While Athens has so far been meeting its fiscal commitments, slashing the deficit at a fast pace, its banks continue to face challenges as the austerity-induced recession deepens and liquidity strains persist.
"The Greek banking system continues to face a challenging environment," Athens said on Friday in a progress report to EU authorities.
"The government has commissioned an in-depth study on the strategic options."
These might include mergers, local or cross-border, or capital injections, with the government keen on bigger banks with strong balance sheets and better access to capital markets to tackle the tough road to fiscal health.

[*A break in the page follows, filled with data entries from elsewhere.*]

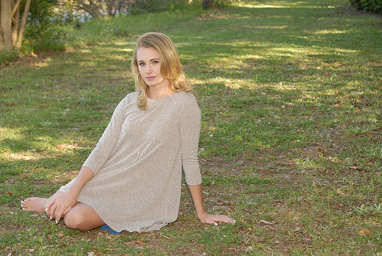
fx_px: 876
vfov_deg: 16.6
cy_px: 128
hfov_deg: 24.6
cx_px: 191
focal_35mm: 82
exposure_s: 1/125
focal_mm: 55
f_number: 6.3
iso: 400
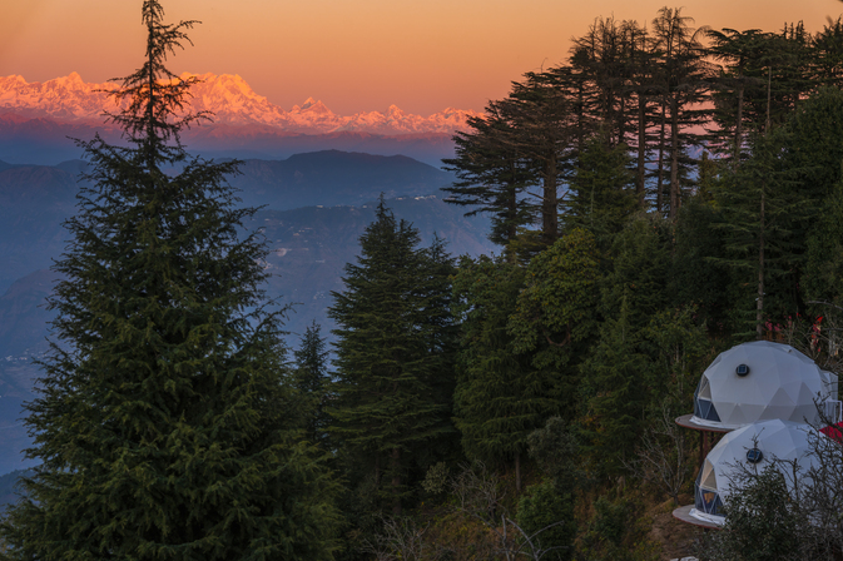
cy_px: 296
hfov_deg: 22.4
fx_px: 2130
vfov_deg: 15.0
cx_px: 440
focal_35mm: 91
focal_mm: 85
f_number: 7.1
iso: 100
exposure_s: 1/40
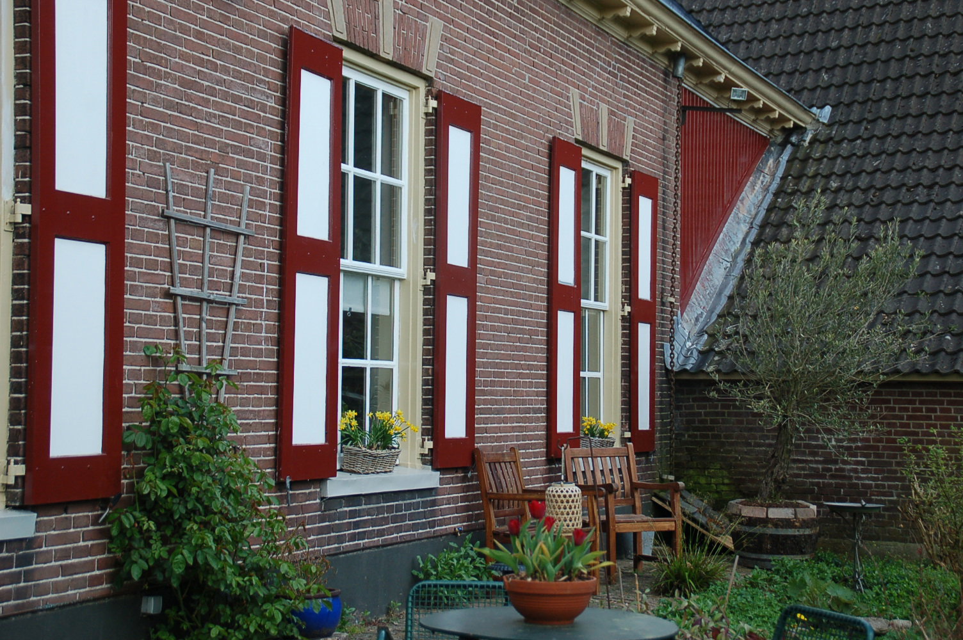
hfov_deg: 35.1
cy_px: 320
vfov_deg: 23.7
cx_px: 482
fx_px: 1523
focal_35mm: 57
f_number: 4.5
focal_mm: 38
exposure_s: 1/800
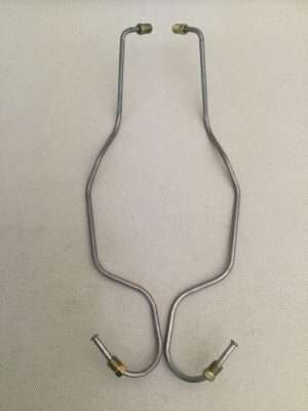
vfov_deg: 58.4
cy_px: 206
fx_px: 368
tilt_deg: -69.7
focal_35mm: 31
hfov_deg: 45.4
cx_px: 154
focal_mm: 3.3
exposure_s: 1/30
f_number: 2.4
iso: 40
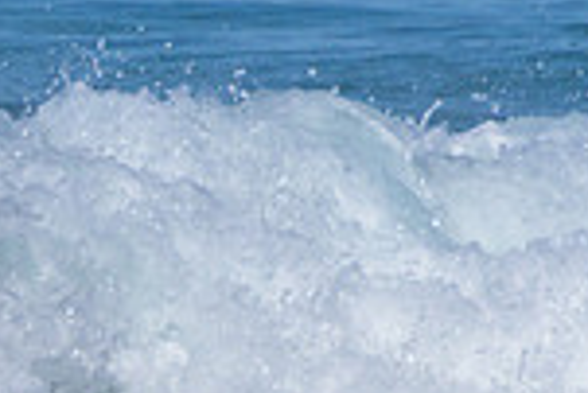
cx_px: -351
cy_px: 359
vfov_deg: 0.4
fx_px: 55864
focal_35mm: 3417
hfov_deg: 0.6
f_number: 11
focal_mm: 800
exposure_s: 1/2000
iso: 450
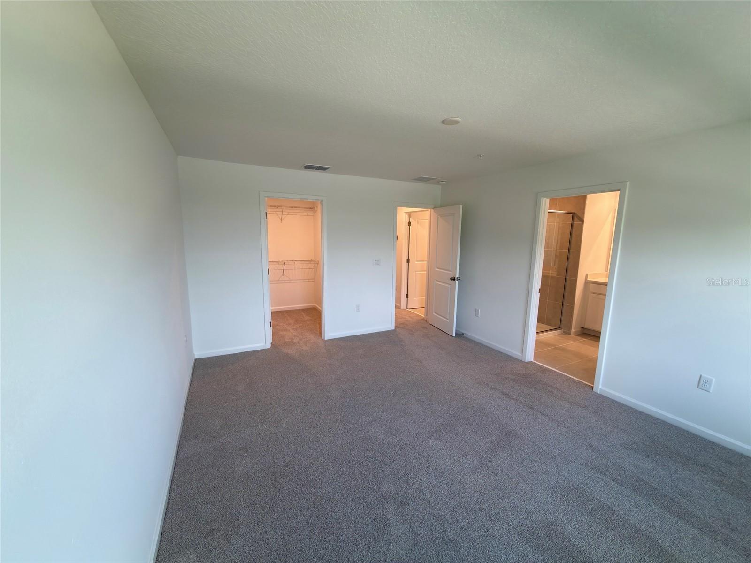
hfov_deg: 102.1
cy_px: 282
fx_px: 304
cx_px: 376
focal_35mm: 14
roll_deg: -0.6
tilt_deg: -9.1
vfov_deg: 85.7
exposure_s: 1/40
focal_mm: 2.22
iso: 40
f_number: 2.2
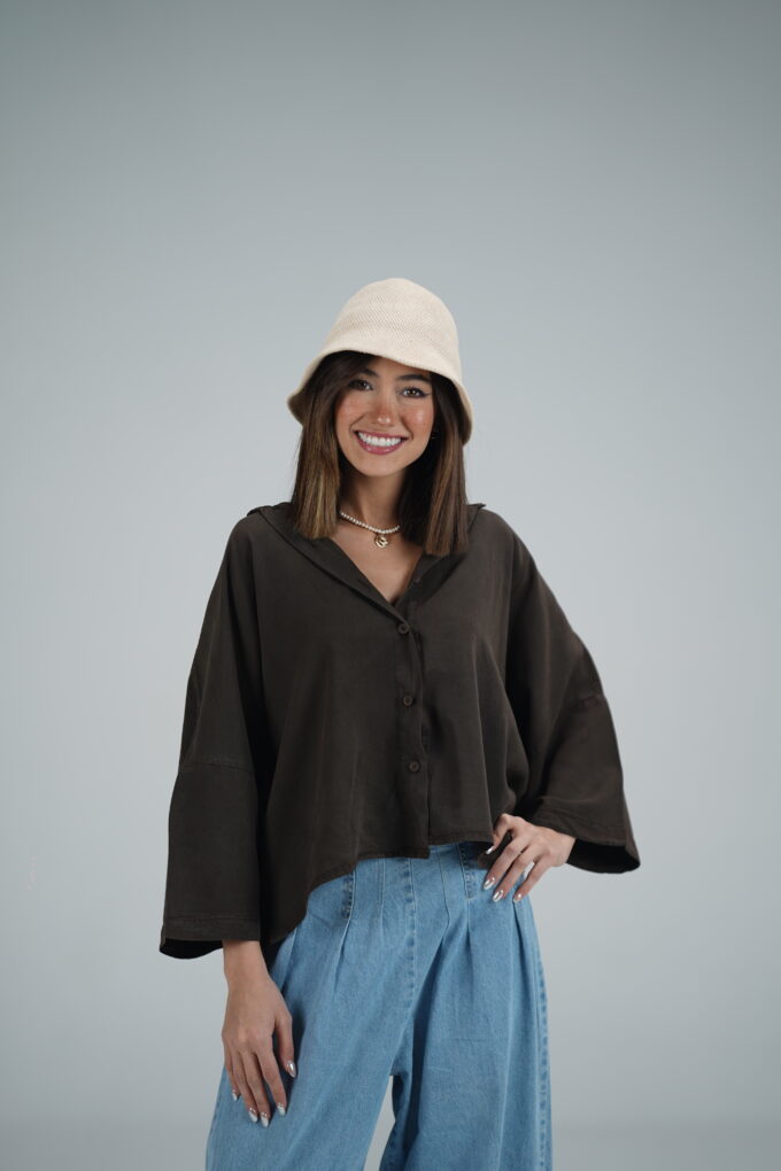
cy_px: 586
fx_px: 2766
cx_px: 390
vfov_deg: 23.9
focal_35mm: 85
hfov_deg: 16.1
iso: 80
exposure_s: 1/200
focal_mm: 85
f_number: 1.6
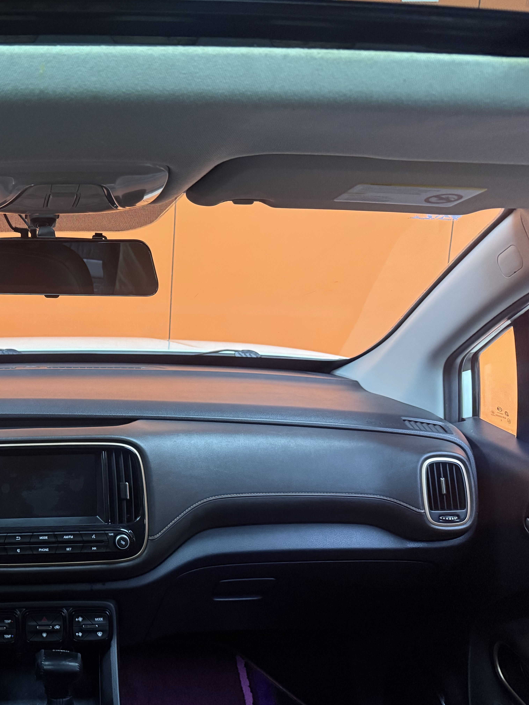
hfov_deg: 38.5
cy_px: 361
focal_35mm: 34
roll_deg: +0.3
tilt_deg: -13.0
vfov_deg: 54.0
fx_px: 693
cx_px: 37
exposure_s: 1/50
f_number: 1.78
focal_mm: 6.76
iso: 640
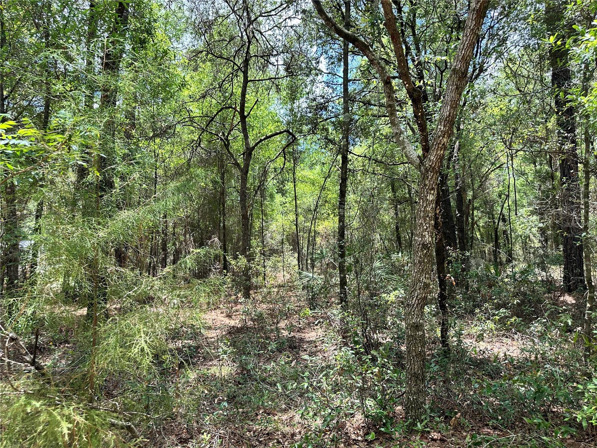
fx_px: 414
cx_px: 298
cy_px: 224
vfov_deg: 56.8
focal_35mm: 24
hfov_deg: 71.6
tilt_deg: +4.6
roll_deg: +1.1
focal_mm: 6.86
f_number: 1.78
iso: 80
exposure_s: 1/527
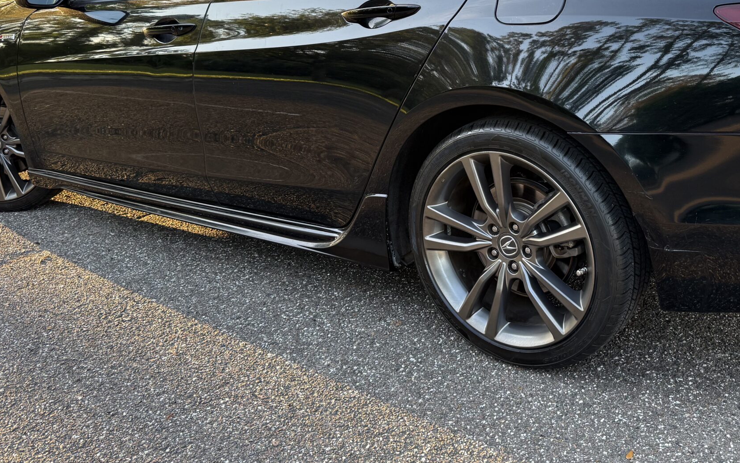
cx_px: 470
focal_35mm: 39
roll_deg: +3.6
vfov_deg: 31.7
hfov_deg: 49.8
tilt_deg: -10.3
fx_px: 787
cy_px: 77
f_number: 1.78
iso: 100
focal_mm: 6.76
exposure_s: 1/121
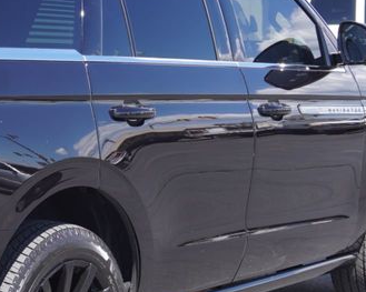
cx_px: -51
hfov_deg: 15.7
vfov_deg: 13.0
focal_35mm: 118
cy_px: 187
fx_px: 1283
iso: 100
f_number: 6.3
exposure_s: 1/125
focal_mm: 27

With a debt load forecast to reach 149% of gross domestic product by 2013 and the economy likely to slump by around 4% this year as tax increases and cuts in wages and pensions take a toll, Athens is focused on financial stability.
The government has repeatedly called on banks to explore tie-ups to morph into bigger and stronger entities.
All Greece's six top lenders apart from ATEbank passed a pan-European stress test last month that showed they could cope with a rapid rise in non-performing loans. Although debt restructuring was not covered directly, the test results eased some investor concerns.
The government's stance has sparked takeover speculation, helping battered bank shares rally since mid-July when Piraeus Bank picked up the gauntlet and offered 701 million in cash to buy government stakes in ATEbank and Hellenic Postbank.
The government, which has said it will seriously consider the offer, is expected to name the investment banks it picked as advisers for the in-depth study next week, with Greek press saying they will be Lazard, HSBC and Deutsche Bank.
Analysts say talk of deals in the making is unlikely to go away as investors weigh possible match-making.
"We believe there is support for domestic consolidation from politicians, regulators and banks," said BofA Merrill Lynch analyst Johan Ekblom. "We view potential consolidation as a positive, it can both support earnings and at a later stage access to capital markets."
One top concern is banks' access to wholesale funding, which remains shut because of sovereign debt worries. This forces them to turn to the European Central Bank (ECB) to fund their maturing interbank liabilities.
The latest data from the Bank of Greece show banks made more use of the ECB's liquidity offerings since June, with total funding rising 2.6% to 96.2 bln euros in July — fast approaching 20% of the system's total assets.
To remedy pressures on the valuation of bonds Greek banks hand the ECB as collateral for funding, the government has pledged a new 25 bln euro tranche of guaranteed bonds to ensure sufficient loans from the lender of last resort.
This is in addition to a 10 bln euro capital support mechanism for its banks — the financial stability fund –that has already been enacted and will become operational by mid-September with its first tranche of funding.